Tubular Bells van Mike Oldfield heb ik vroeger nooit op lp gehad, pas enkele jaren geleden schafte ik het aan op cd. Mijn vriend Paddy had de lp en draaide hem vaak als ik bij hem op bezoek was. Oldfield had moeite om een platendeal voor Tubular Bells te regelen, het was uiteindelijk kersvers labeleigenaar Richard Branson van het gloednieuwe Virgin die de gok waagde. Het album kreeg uiteindelijk veel aandacht, doordat de invloedrijke John Peel het gehele album integraal in zijn radioprogramma draaide.

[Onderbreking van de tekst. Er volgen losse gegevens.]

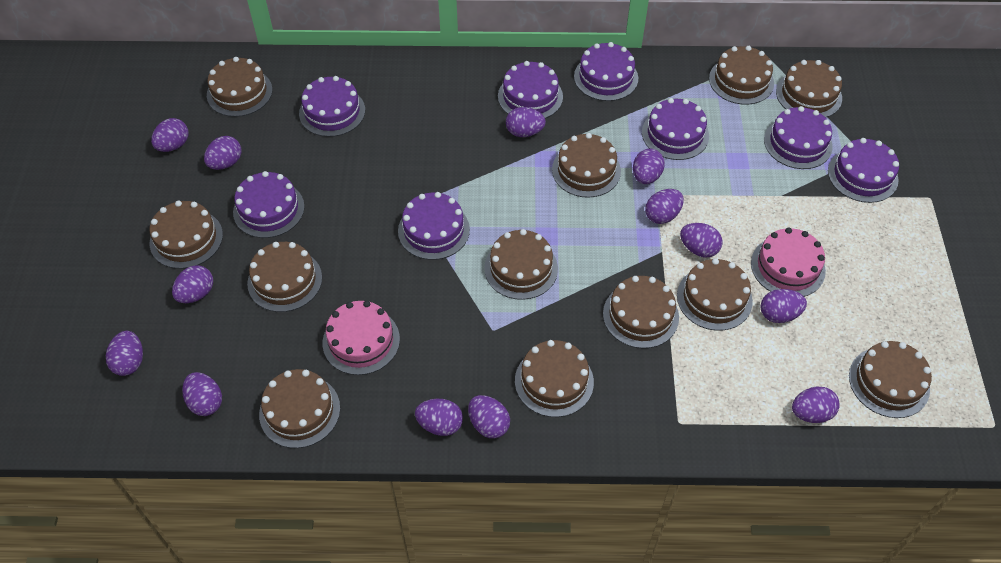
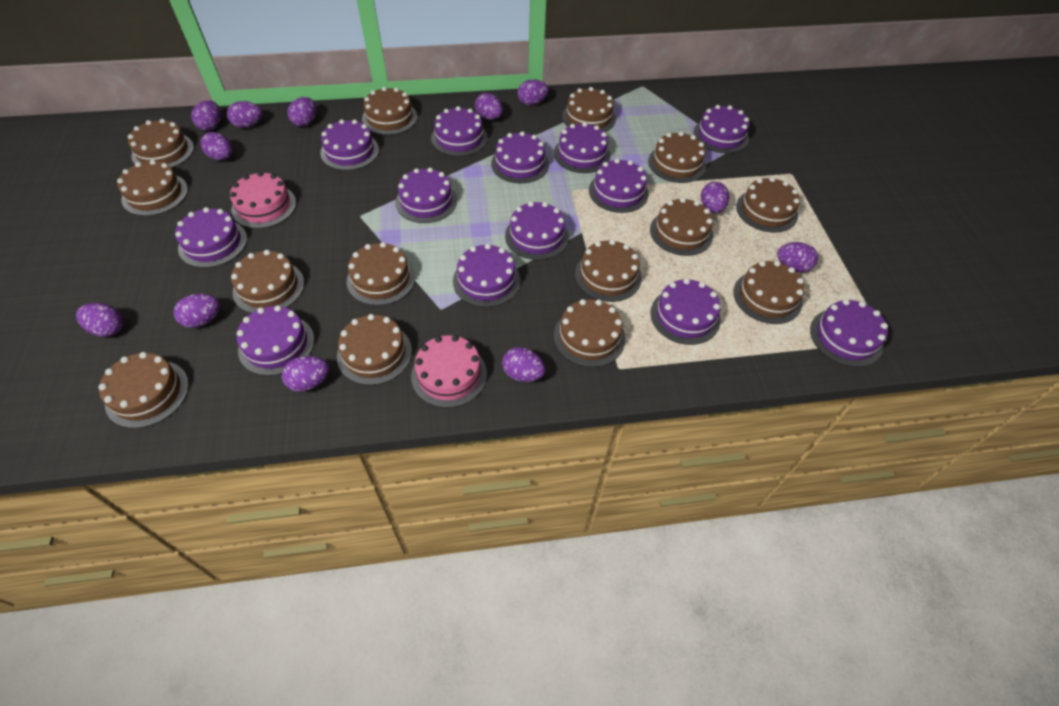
brown cake: 12 -> 14
purple cake: 8 -> 13
purple egg: 13 -> 12

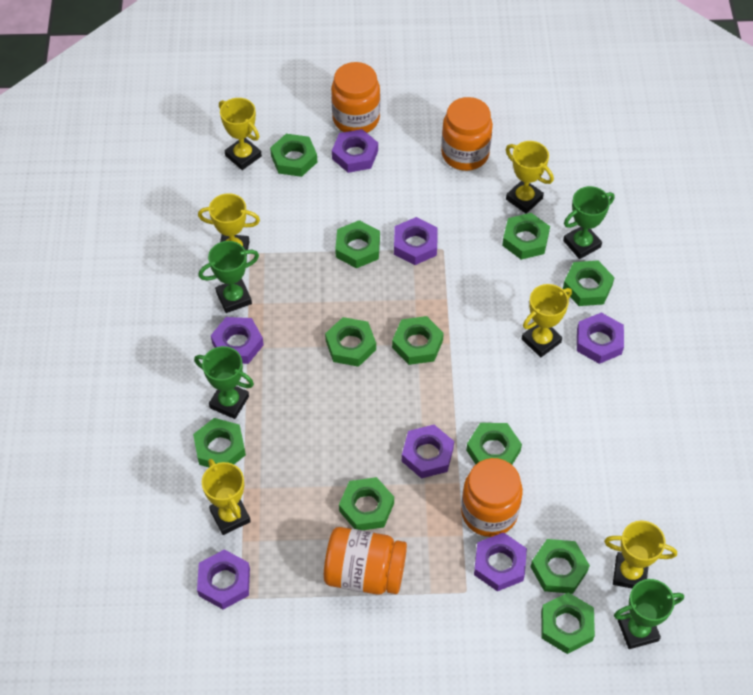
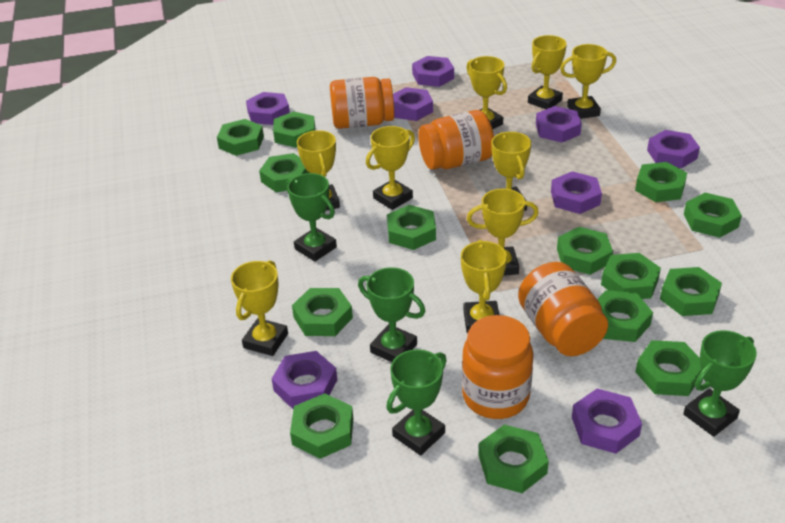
green nut: 11 -> 14
purple nut: 7 -> 8
yellow trophy: 6 -> 9

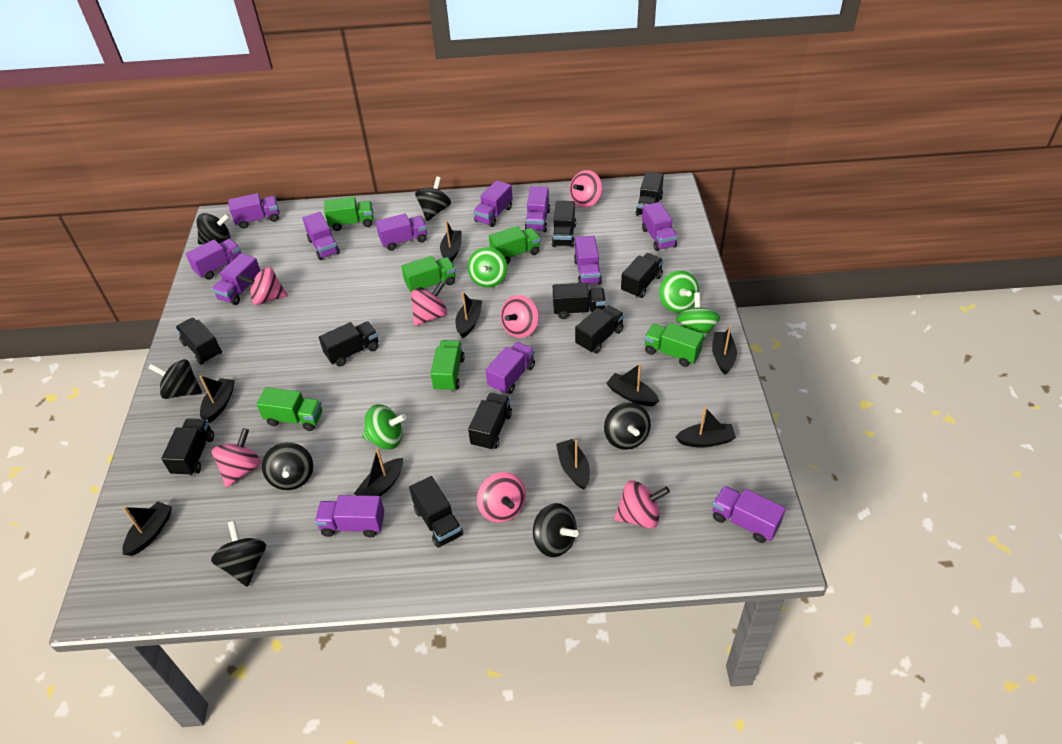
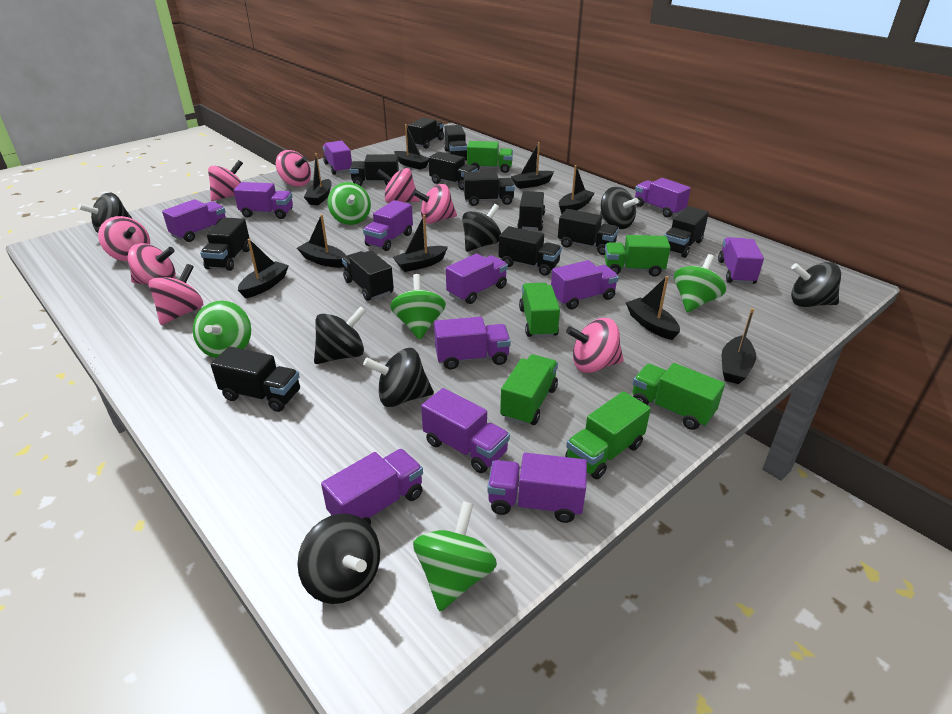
black truck: 10 -> 12
green spinning top: 4 -> 5
pink spinning top: 7 -> 8

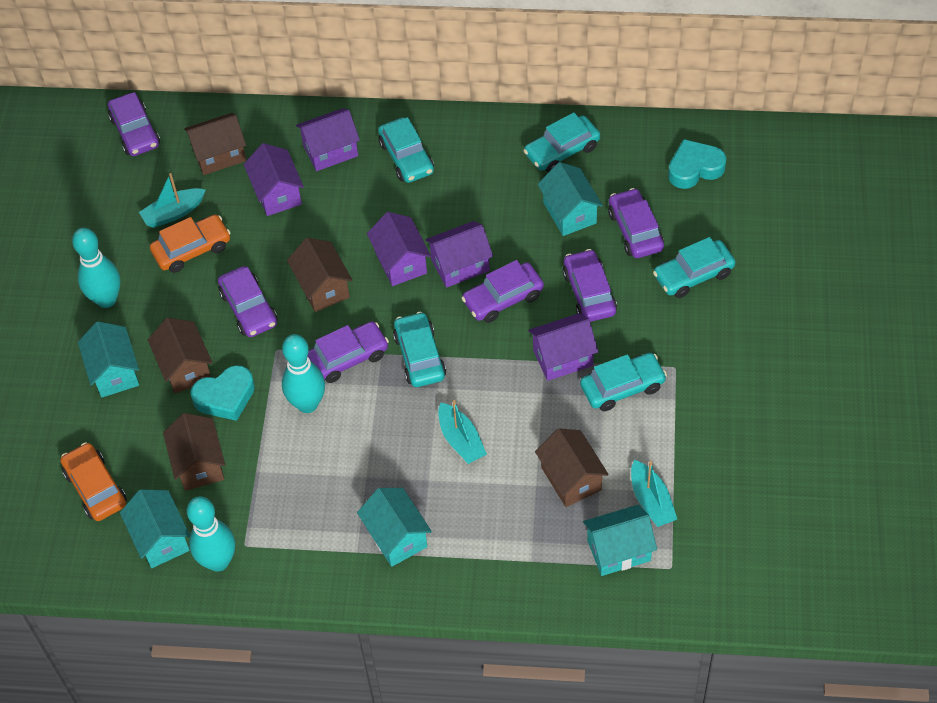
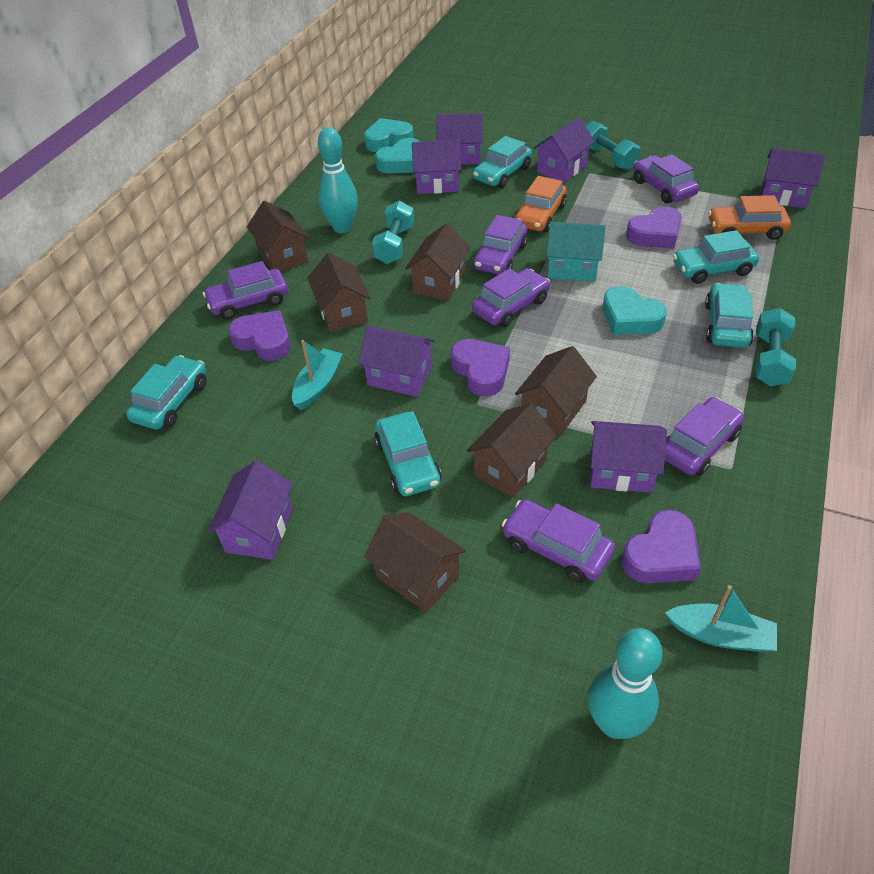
brown house: 5 -> 6
purple heart: 0 -> 4
purple house: 5 -> 7
turquoise boat: 3 -> 2
turquoise bowling pin: 3 -> 2
turquoise dumbbell: 0 -> 3
turquoise heart: 2 -> 3
turquoise house: 5 -> 1

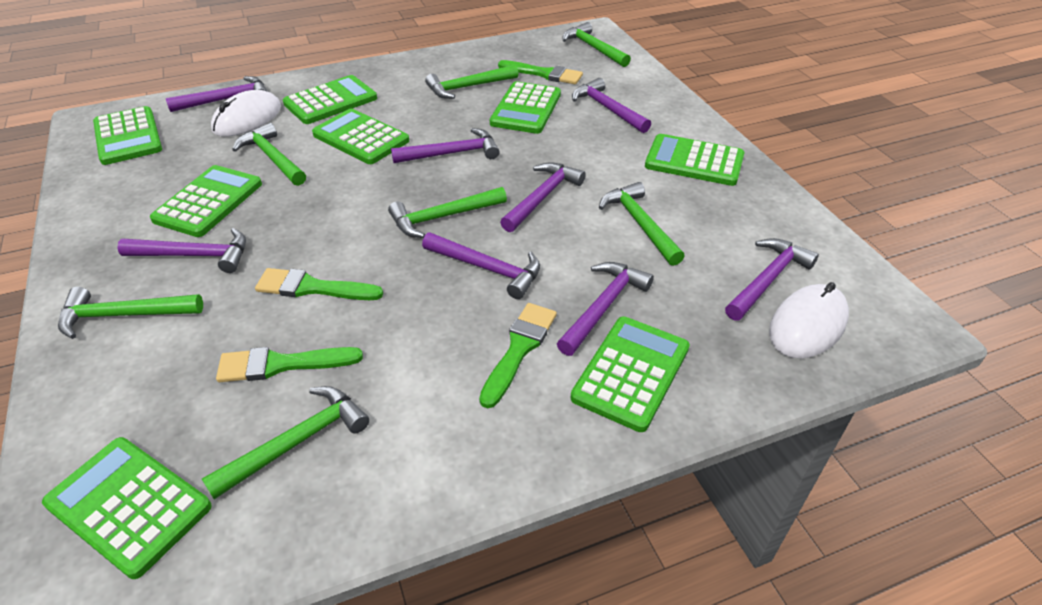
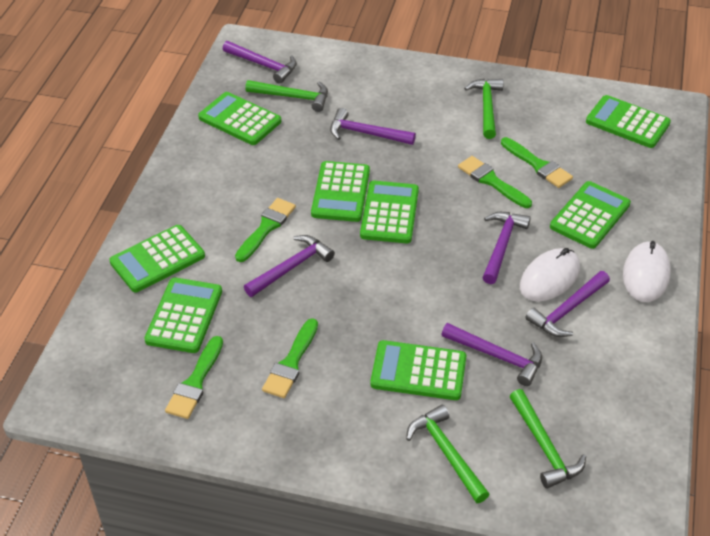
green brush: 4 -> 5
green hammer: 7 -> 4
purple hammer: 8 -> 6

What’s Going On was natuurlijk het meesterwerk van Marvin Gaye. Niet veel minder is Let's Get It On.

Na The Beatles had Paul McCartney de nodige successen met Wings. Klassiek werd hun album Band on the Run. Vooral het titelnummer en Mrs. Vandebilt hebben de tand des tijds doorstaan.

Een album wat ik werkelijk grijsgedraaid heb is Recorded Live van Ten Years After. Het album staat vol met geweldig gitaarspel van Alvin Lee. Wie van mijn generatie heeft geen luchtgitaar gespeeld op de solo van I’m Going Home?